Command Palette
Search for a command to run...
Qwen2.5-Coder Technical Report
Qwen2.5-Coder Technical Report
Abstract
In this report, we introduce the Qwen2.5-Coder series, a significant upgrade from its predecessor, CodeQwen1.5. This series includes six models: Qwen2.5-Coder-(0.5B/1.5B/3B/7B/14B/32B). As a code-specific model, Qwen2.5-Coder is built upon the Qwen2.5 architecture and continues pretrained on a vast corpus of over 5.5 trillion tokens. Through meticulous data cleaning, scalable synthetic data generation, and balanced data mixing, Qwen2.5-Coder demonstrates impressive code generation capabilities while retaining general and math skills. These models have been evaluated on a wide range of code-related tasks, achieving state-of-the-art (SOTA) performance across more than 10 benchmarks, including code generation, completion, reasoning, and repair, consistently outperforming larger models of the same model size. We believe that the release of the Qwen2.5-Coder series will advance research in code intelligence and, with its permissive licensing, support wider adoption by developers in real-world applications.
One-sentence Summary
The Qwen Team at Alibaba Group presents Qwen2.5-Coder, a series of six code-specialized models up to 32B parameters, built on the Qwen2.5 architecture with enhanced data curation and synthetic data generation, achieving state-of-the-art performance in code generation, completion, and reasoning while maintaining strong general and mathematical capabilities, enabling broader real-world developer adoption under permissive licensing.
Key Contributions
-
Qwen2.5-Coder is a code-specific language model series built on the Qwen2.5 architecture, pre-trained on over 5.5 trillion tokens of curated code and text data, with enhanced capabilities in code generation, completion, reasoning, and repair through file-level and repository-level pretraining strategies.
-
The models achieve state-of-the-art performance across more than 10 benchmarks, consistently outperforming larger models of the same size and matching the coding capabilities of GPT-4o, while also maintaining strong general and mathematical reasoning skills.
-
With support for up to 128K tokens, Qwen2.5-Coder demonstrates advanced long-context understanding, validated through tasks like "Needle in the Code" and practical applications such as Text-to-SQL, enabling real-world use in code assistants and artifact generation.
Introduction
The authors leverage the Qwen2.5 architecture to introduce Qwen2.5-Coder, a family of six code-specific language models ranging from 0.5B to 32B parameters, designed to advance open-source code intelligence. This work addresses key limitations in prior code LLMs—such as narrow task coverage, weak long-context understanding, and suboptimal performance on real-world coding tasks—by training on a meticulously curated 5.5 trillion token dataset that combines high-quality public code, web-crawled code-related text, and synthetic data.
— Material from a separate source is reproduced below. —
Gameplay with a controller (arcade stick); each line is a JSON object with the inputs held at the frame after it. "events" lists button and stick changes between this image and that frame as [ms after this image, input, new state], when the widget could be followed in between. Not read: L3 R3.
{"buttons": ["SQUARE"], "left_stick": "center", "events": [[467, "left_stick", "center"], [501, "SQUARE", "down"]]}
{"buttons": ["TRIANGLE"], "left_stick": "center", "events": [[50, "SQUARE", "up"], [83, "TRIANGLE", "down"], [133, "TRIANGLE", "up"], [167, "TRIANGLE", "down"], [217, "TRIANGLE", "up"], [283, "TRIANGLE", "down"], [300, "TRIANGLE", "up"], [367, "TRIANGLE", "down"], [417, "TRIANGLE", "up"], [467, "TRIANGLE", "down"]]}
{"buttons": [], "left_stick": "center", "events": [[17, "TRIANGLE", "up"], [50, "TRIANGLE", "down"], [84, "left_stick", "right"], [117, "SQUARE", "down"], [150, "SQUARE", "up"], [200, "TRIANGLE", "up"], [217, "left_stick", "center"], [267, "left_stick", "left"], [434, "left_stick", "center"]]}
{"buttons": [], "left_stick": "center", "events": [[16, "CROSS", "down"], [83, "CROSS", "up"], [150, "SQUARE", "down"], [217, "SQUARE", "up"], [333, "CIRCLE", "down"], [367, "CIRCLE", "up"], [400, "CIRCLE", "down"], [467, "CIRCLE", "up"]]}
The models are further refined through a carefully constructed instruction-tuning pipeline that covers diverse coding tasks, including code generation, completion, reasoning, editing, and text-to-SQL. The main contribution is a scalable, high-performance open-source code model series that achieves state-of-the-art results across more than ten benchmarks, outperforming larger models of similar size and matching the capabilities of proprietary models like GPT-4o, while supporting long-context reasoning up to 128K tokens and practical applications in code assistants and artifact generation.
Dataset
-
The Qwen2.5-Coder-Data dataset is composed of five core data types: Source Code Data, Text-Code Grounding Data, Synthetic Data, Math Data, and Text Data, designed to support comprehensive code and language understanding.
-
Source Code Data includes public GitHub repositories created before February 2024, covering 92 programming languages. It also incorporates Pull Requests, Commits, Jupyter Notebooks, and Kaggle datasets, all processed with rule-based filtering to ensure quality and relevance.
-
Text-Code Grounding Data is derived from Common Crawl and includes code-related documentation, tutorials, and blogs. A four-stage coarse-to-fine hierarchical filtering approach was used, leveraging lightweight models like fastText at each stage to maintain efficiency and surface-level accuracy. This method enables fine-grained quality control and assigns quality scores, with final retained data showing improved performance on code generation benchmarks.
-
Synthetic Data was generated using CodeQwen1.5, the predecessor model, with an executor-based validation step to ensure only executable code was retained, reducing hallucination risks.
-
Math Data was integrated from the Qwen2.5-Math pre-training corpus to strengthen mathematical reasoning, without degrading code generation performance.
-
Text Data comes from the Qwen2.5 model’s pre-training corpus, preserving general language capabilities. All code segments were removed to prevent data overlap and ensure source independence.
-
The dataset is used in two pretraining stages: file-level and repo-level. File-level pretraining uses a maximum sequence length of 8,192 tokens and 5.2T of high-quality data, with objectives including next token prediction and fill-in-the-middle (FIM) formatting.
-
Repo-level pretraining extends context to 32,768 tokens, with RoPE base frequency adjusted to 1,000,000 and YARN mechanism applied to support up to 131,072 tokens. It uses approximately 300B tokens of long-context code data and applies a repo-level FIM format.
-
A decontamination step was performed across all data using a 10-gram word-level overlap method to remove any training samples matching key test datasets like HumanEval, MBPP, GSM8K, and MATH, preventing test leakage.
-
The dataset is processed with a focus on quality and diversity, with iterative filtering and validation ensuring high signal-to-noise ratio, especially in text-code grounding and synthetic data generation.
Method
The authors leverage the Qwen2.5 architecture as the foundation for Qwen2.5-Coder, adapting it for code-specific tasks through a multi-stage training pipeline. The model architecture, detailed in Table 1, is a transformer-based design with variations in key parameters across different model sizes (0.5B to 32B parameters). These parameters include hidden size, number of attention heads, intermediate layer size, and the use of embedding tying, which is applied to smaller models but not larger ones. All models share a consistent vocabulary size of 151,646 tokens and are trained on a corpus of 5.5 trillion tokens. The architecture supports a large context window, enabling the processing of extensive code sequences.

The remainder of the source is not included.